- [Exercise instructions] Turn the text lines of the entries below into a numbered list, skipping blank lines. Leave the pictures out of your answer.

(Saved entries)
Segment Open

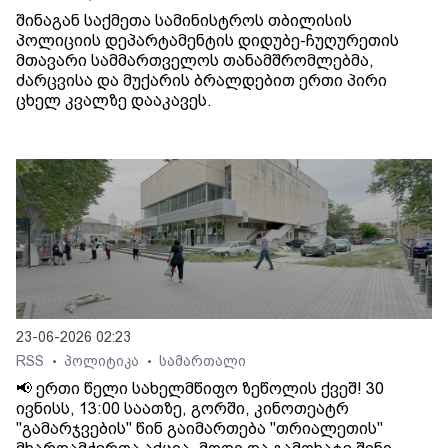
შინაგან საქმეთა სამინისტროს თბილისის
პოლიციის დეპარტამენტის დიდუბე-ჩუღურეთის
მთავარი სამმართველოს თანამშრომლებმა,
ძარცვისა და მუქარის ბრალდებით ერთი პირი
ცხელ კვალზე დააკავეს.
23-06-2026 02:23
RSS
პოლიტიკა
სამართალი
•
•
📢 ერთი წელი სახელმწიფო ზეწოლის ქვეშ! 30
ივნისს, 13:00 საათზე, გორში, კინოთეატრ
"გამარჯვების" წინ გაიმართება "თრიალეთის"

Segment Closed

- [Written response]
1. შინაგან საქმეთა სამინისტროს თბილისის
2. პოლიციის დეპარტამენტის დიდუბე-ჩუღურეთის
3. მთავარი სამმართველოს თანამშრომლებმა,
4. ძარცვისა და მუქარის ბრალდებით ერთი პირი
5. ცხელ კვალზე დააკავეს.
6. 23-06-2026 02:23
7. RSS
8. პოლიტიკა
9. სამართალი
10. •
11. •
12. 📢 ერთი წელი სახელმწიფო ზეწოლის ქვეშ! 30
13. ივნისს, 13:00 საათზე, გორში, კინოთეატრ
14. "გამარჯვების" წინ გაიმართება "თრიალეთის"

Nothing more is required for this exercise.